Exercise description:
Beginning at the line that includes "errors. Home has been fres" in the entries below, print each line exactly as it appears, through the last one.

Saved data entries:
-- Opening Marker --

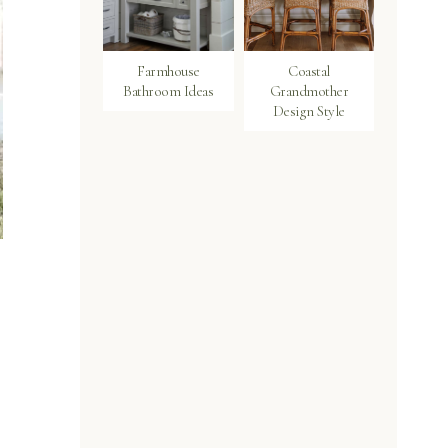
Farmhouse
Coastal
Bathroom Ideas
Grandmother
Design Style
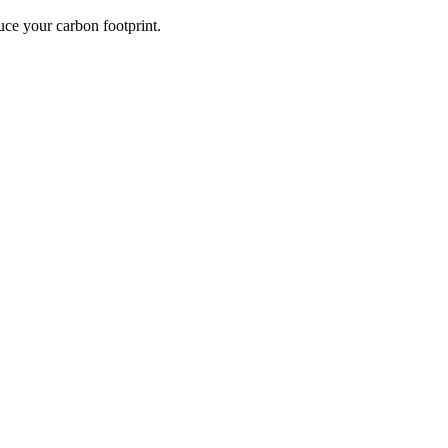
ce your carbon footprint.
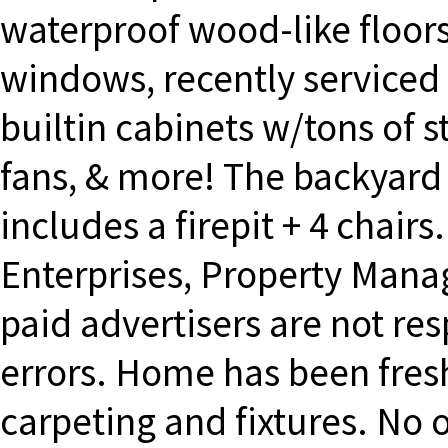
waterproof wood-like floor
windows, recently serviced
builtin cabinets w/tons of s
fans, & more! The backyard 
includes a firepit + 4 chai
Enterprises, Property Mana
paid advertisers are not re
errors. Home has been fres
carpeting and fixtures. No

-- Closing Marker --

Answer section:
errors. Home has been fres
carpeting and fixtures. No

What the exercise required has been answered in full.